(Records from a collection)
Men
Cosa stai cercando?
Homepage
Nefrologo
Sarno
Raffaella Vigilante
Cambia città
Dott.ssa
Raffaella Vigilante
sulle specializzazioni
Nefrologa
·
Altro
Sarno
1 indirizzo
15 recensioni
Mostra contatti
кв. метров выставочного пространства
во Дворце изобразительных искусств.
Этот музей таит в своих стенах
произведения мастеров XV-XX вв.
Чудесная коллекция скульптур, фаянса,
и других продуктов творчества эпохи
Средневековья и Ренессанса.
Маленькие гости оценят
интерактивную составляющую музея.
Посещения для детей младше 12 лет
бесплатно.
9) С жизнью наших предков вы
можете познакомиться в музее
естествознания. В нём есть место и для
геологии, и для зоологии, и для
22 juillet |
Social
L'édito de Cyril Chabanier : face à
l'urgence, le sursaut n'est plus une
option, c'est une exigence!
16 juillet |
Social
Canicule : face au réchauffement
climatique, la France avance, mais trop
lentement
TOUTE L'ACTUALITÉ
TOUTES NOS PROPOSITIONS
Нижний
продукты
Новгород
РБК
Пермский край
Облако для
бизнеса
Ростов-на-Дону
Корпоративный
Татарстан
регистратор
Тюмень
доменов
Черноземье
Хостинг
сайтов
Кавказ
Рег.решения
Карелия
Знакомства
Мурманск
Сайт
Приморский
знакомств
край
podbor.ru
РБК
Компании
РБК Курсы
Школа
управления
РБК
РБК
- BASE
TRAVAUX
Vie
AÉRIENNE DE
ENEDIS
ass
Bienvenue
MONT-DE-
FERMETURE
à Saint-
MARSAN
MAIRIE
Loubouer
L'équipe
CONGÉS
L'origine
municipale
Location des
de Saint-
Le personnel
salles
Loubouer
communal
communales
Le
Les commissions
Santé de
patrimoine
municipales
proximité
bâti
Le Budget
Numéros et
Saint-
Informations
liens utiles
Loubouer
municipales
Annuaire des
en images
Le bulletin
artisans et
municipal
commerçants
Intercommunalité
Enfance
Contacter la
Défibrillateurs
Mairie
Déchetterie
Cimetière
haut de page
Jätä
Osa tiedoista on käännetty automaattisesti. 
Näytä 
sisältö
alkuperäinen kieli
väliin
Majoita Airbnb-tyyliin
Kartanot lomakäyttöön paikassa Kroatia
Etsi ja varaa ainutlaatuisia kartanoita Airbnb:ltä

▶ **Task goal**: Rewrite the listing with each "Social" replaced by "Société", keeping everything else the same.

▶ **Response box**:
Men
Cosa stai cercando?
Homepage
Nefrologo
Sarno
Raffaella Vigilante
Cambia città
Dott.ssa
Raffaella Vigilante
sulle specializzazioni
Nefrologa
·
Altro
Sarno
1 indirizzo
15 recensioni
Mostra contatti
кв. метров выставочного пространства
во Дворце изобразительных искусств.
Этот музей таит в своих стенах
произведения мастеров XV-XX вв.
Чудесная коллекция скульптур, фаянса,
и других продуктов творчества эпохи
Средневековья и Ренессанса.
Маленькие гости оценят
интерактивную составляющую музея.
Посещения для детей младше 12 лет
бесплатно.
9) С жизнью наших предков вы
можете познакомиться в музее
естествознания. В нём есть место и для
геологии, и для зоологии, и для
22 juillet |
Société
L'édito de Cyril Chabanier : face à
l'urgence, le sursaut n'est plus une
option, c'est une exigence!
16 juillet |
Société
Canicule : face au réchauffement
climatique, la France avance, mais trop
lentement
TOUTE L'ACTUALITÉ
TOUTES NOS PROPOSITIONS
Нижний
продукты
Новгород
РБК
Пермский край
Облако для
бизнеса
Ростов-на-Дону
Корпоративный
Татарстан
регистратор
Тюмень
доменов
Черноземье
Хостинг
сайтов
Кавказ
Рег.решения
Карелия
Знакомства
Мурманск
Сайт
Приморский
знакомств
край
podbor.ru
РБК
Компании
РБК Курсы
Школа
управления
РБК
РБК
- BASE
TRAVAUX
Vie
AÉRIENNE DE
ENEDIS
ass
Bienvenue
MONT-DE-
FERMETURE
à Saint-
MARSAN
MAIRIE
Loubouer
L'équipe
CONGÉS
L'origine
municipale
Location des
de Saint-
Le personnel
salles
Loubouer
communal
communales
Le
Les commissions
Santé de
patrimoine
municipales
proximité
bâti
Le Budget
Numéros et
Saint-
Informations
liens utiles
Loubouer
municipales
Annuaire des
en images
Le bulletin
artisans et
municipal
commerçants
Intercommunalité
Enfance
Contacter la
Défibrillateurs
Mairie
Déchetterie
Cimetière
haut de page
Jätä
Osa tiedoista on käännetty automaattisesti. 
Näytä 
sisältö
alkuperäinen kieli
väliin
Majoita Airbnb-tyyliin
Kartanot lomakäyttöön paikassa Kroatia
Etsi ja varaa ainutlaatuisia kartanoita Airbnb:ltä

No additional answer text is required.